Disk Failover Switch

The disk failover switch is stored in a file with name:

00-00---000-VIPSRV_FAILOVER_SWITCH-000---00-00

The content of this file is just a number 0 or 1, where 0 represents failover is off, 1 is on.

Disk Failover Data

The disk failover data is stored in multiple files under the failover path. Each file stores the failover data for a single service.

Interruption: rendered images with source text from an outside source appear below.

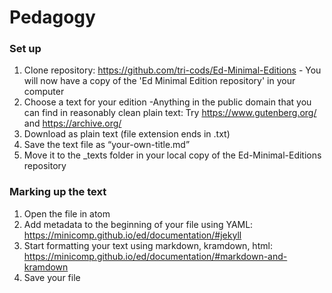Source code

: # Pedagogy


### Set up
1. Clone repository: https://github.com/tri-cods/Ed-Minimal-Editions - You will now have a copy of the 'Ed Minimal Edition repository' in your computer
2. Choose a text for your edition 
    -Anything in the public domain that you can find in reasonably clean plain text: Try https://www.gutenberg.org/  and            https://archive.org/ 
3. Download as plain text (file extension ends in .txt)
4. Save the text file as “your-own-title.md”
5. Move it to the _texts folder in your local copy of the Ed-Minimal-Editions repository

### Marking up the text
1. Open the file in atom
2. Add metadata to the beginning of your file using YAML: https://minicomp.github.io/ed/documentation/#jekyll
3. Start formatting your text using markdown, kramdown, html: https://minicomp.github.io/ed/documentation/#markdown-and-kramdown
4. Save your file
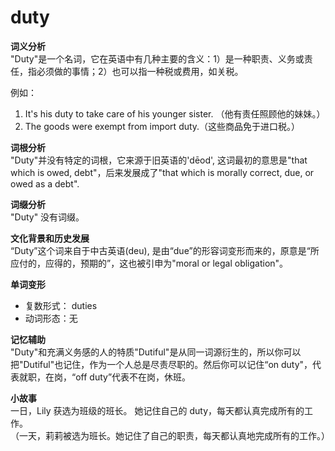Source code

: # duty

**词义分析**  
"Duty"是一个名词，它在英语中有几种主要的含义：1）是一种职责、义务或责任，指必须做的事情；2）也可以指一种税或费用，如关税。

  

例如：

  

1.  It's his duty to take care of his younger sister. （他有责任照顾他的妹妹。）
2.  The goods were exempt from import duty.（这些商品免于进口税。）

  

**词根分析**  
"Duty"并没有特定的词根，它来源于旧英语的'dēod', 这词最初的意思是"that which is owed, debt"，后来发展成了"that which is morally correct, due, or owed as a debt".

  

**词缀分析**  
"Duty" 没有词缀。

  

**文化背景和历史发展**  
“Duty”这个词来自于中古英语(deu), 是由“due”的形容词变形而来的，原意是“所应付的，应得的，预期的”，这也被引申为"moral or legal obligation"。

  

**单词变形**

  

*   复数形式： duties
*   动词形态：无

  

**记忆辅助**  
"Duty"和充满义务感的人的特质"Dutiful"是从同一词源衍生的，所以你可以把"Dutiful"也记住，作为一个人总是尽责尽职的。然后你可以记住“on duty"，代表就职，在岗，“off duty”代表不在岗，休班。

  

**小故事**  
一日，Lily 获选为班级的班长。 她记住自己的 duty，每天都认真完成所有的工作。  
（一天，莉莉被选为班长。她记住了自己的职责，每天都认真地完成所有的工作。）

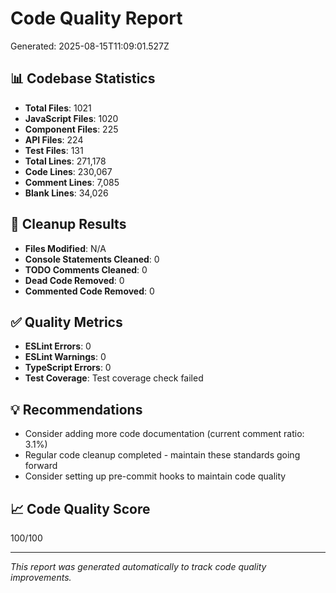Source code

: 
# Code Quality Report
Generated: 2025-08-15T11:09:01.527Z

## 📊 Codebase Statistics
- **Total Files**: 1021
- **JavaScript Files**: 1020
- **Component Files**: 225
- **API Files**: 224
- **Test Files**: 131
- **Total Lines**: 271,178
- **Code Lines**: 230,067
- **Comment Lines**: 7,085
- **Blank Lines**: 34,026

## 🧹 Cleanup Results
- **Files Modified**: N/A
- **Console Statements Cleaned**: 0
- **TODO Comments Cleaned**: 0
- **Dead Code Removed**: 0
- **Commented Code Removed**: 0

## ✅ Quality Metrics
- **ESLint Errors**: 0
- **ESLint Warnings**: 0
- **TypeScript Errors**: 0
- **Test Coverage**: Test coverage check failed

## 💡 Recommendations
- Consider adding more code documentation (current comment ratio: 3.1%)
- Regular code cleanup completed - maintain these standards going forward
- Consider setting up pre-commit hooks to maintain code quality

## 📈 Code Quality Score
100/100

---
*This report was generated automatically to track code quality improvements.*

The file name is in the following format:

{group.name}%40%40{service.name}

The content in the file is the JSON string of one ServiceInfo object, for instance:

{
    "name":"DEFAULT_GROUP@@test.2",
    "groupName":"DEFAULT_GROUP",
    "clusters":"",
    "cacheMillis":10000,
    "hosts":[
        {
            "instanceId":"1.1.2.1#8888#DEFAULT#DEFAULT_GROUP@@test.2",
            "ip":"1.1.2.1",
            "port":8888,
            "weight":1,
            "healthy":true,
            "enabled":true,
            "ephemeral":true,
            "clusterName":"DEFAULT",
            "serviceName":"DEFAULT_GROUP@@test.2",
            "metadata":{
                "k1":"v1"
            },
            "instanceHeartBeatInterval":5000,
            "instanceHeartBeatTimeOut":15000,
            "ipDeleteTimeout":30000
        }
    ],
    "lastRefTime":1689835375819,
    "checksum":"",
    "allIPs":false,
    "reachProtectionThreshold":false,
    "valid":true
}

Extent Failover Data Source

Disk failover is simple and requires no extra remote components. But sometimes we may want to use another kind of data source, such as Redis, Mysql, etc.

Now we support extending the failover data source with SPI mechanism. Here are the steps:

Develop Your Own Failover Data Source

Write a class and implement the interface com.alibaba.nacos.client.naming.backups.FailoverDataSource:

public class MyFailoverDataSource implements FailoverDataSource {

    @Override
    public FailoverSwitch getSwitch() {
        // TODO write your own implementation.
        return null;
    }

    @Override
    public Map<String, FailoverData> getFailoverData() {
        // TODO write your own implementation. For naming module, the map
        // should contain failover data with service name as key and ServiceInfo as value
        return null;
    }
}

Configure Failover Data Source Class

Create a file under the resource root path:

{resource.root}/META-INF/services/com.alibaba.nacos.client.naming.backups.FailoverDataSource

One example of {resource.root} is src/main/resources.

The file content is:

your.package.MyFailoverDataSource